═════ Stored data ═════

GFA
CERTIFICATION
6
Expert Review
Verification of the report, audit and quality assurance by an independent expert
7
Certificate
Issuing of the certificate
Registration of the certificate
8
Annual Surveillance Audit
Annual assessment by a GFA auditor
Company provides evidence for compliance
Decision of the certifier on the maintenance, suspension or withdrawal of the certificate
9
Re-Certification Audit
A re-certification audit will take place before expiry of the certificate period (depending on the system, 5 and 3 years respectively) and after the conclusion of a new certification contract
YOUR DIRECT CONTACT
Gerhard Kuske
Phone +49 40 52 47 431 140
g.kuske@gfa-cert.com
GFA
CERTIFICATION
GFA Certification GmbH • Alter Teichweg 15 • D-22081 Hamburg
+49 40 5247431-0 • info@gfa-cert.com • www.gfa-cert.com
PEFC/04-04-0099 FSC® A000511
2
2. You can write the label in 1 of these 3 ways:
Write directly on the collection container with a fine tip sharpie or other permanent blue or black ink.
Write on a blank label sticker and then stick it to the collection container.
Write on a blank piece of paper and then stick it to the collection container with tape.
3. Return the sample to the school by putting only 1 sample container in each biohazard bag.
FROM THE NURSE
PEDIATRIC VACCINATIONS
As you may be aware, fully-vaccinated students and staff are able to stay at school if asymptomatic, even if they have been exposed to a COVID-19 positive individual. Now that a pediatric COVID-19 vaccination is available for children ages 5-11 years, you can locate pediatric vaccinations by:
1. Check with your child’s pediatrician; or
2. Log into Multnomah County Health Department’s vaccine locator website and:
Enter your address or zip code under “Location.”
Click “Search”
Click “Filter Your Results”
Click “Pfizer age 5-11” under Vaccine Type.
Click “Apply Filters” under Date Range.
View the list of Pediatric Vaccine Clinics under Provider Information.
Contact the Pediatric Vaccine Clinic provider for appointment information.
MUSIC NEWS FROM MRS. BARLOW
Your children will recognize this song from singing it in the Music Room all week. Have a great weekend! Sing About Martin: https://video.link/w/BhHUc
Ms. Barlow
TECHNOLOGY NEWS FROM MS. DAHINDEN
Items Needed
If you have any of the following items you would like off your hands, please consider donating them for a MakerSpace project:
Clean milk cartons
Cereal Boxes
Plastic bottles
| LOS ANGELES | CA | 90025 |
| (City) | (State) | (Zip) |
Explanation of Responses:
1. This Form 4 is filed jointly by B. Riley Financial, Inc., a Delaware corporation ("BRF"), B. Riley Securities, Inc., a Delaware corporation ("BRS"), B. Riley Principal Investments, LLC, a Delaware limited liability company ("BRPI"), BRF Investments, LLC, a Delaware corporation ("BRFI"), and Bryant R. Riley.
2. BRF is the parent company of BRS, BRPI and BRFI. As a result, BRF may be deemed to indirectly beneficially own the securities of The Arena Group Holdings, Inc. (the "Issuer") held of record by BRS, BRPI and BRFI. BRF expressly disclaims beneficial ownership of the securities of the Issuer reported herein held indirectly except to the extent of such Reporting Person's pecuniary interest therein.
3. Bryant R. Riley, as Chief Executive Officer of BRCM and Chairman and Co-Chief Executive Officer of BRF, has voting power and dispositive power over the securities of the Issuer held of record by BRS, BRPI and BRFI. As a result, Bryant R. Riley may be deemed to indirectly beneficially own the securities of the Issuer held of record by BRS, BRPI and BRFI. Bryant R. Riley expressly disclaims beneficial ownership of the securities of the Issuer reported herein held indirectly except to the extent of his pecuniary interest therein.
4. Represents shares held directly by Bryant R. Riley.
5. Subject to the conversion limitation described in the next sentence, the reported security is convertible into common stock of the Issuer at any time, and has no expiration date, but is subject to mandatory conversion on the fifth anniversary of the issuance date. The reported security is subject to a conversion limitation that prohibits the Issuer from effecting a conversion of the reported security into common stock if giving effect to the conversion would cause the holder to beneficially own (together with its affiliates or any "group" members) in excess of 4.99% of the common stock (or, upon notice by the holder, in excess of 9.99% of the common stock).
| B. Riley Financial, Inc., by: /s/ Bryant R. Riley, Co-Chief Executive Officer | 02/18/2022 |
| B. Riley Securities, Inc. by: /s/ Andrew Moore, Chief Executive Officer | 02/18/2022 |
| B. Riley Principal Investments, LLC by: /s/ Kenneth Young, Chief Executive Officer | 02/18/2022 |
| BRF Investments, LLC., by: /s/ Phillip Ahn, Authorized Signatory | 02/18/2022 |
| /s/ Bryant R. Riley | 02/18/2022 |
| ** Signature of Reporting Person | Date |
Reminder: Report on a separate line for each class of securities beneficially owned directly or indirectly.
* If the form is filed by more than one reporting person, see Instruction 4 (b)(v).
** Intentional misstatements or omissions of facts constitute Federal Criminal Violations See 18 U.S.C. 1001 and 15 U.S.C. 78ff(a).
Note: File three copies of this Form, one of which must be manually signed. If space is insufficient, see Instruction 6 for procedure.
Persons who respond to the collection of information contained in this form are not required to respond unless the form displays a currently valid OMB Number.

═════

### [What you will do]
Nothing beyond the lines from the start of the entries through the line with "2. You can write" should appear. Repeat those lines exactly, both ends included.

### [Written response]
GFA
CERTIFICATION
6
Expert Review
Verification of the report, audit and quality assurance by an independent expert
7
Certificate
Issuing of the certificate
Registration of the certificate
8
Annual Surveillance Audit
Annual assessment by a GFA auditor
Company provides evidence for compliance
Decision of the certifier on the maintenance, suspension or withdrawal of the certificate
9
Re-Certification Audit
A re-certification audit will take place before expiry of the certificate period (depending on the system, 5 and 3 years respectively) and after the conclusion of a new certification contract
YOUR DIRECT CONTACT
Gerhard Kuske
Phone +49 40 52 47 431 140
g.kuske@gfa-cert.com
GFA
CERTIFICATION
GFA Certification GmbH • Alter Teichweg 15 • D-22081 Hamburg
+49 40 5247431-0 • info@gfa-cert.com • www.gfa-cert.com
PEFC/04-04-0099 FSC® A000511
2
2. You can write the label in 1 of these 3 ways:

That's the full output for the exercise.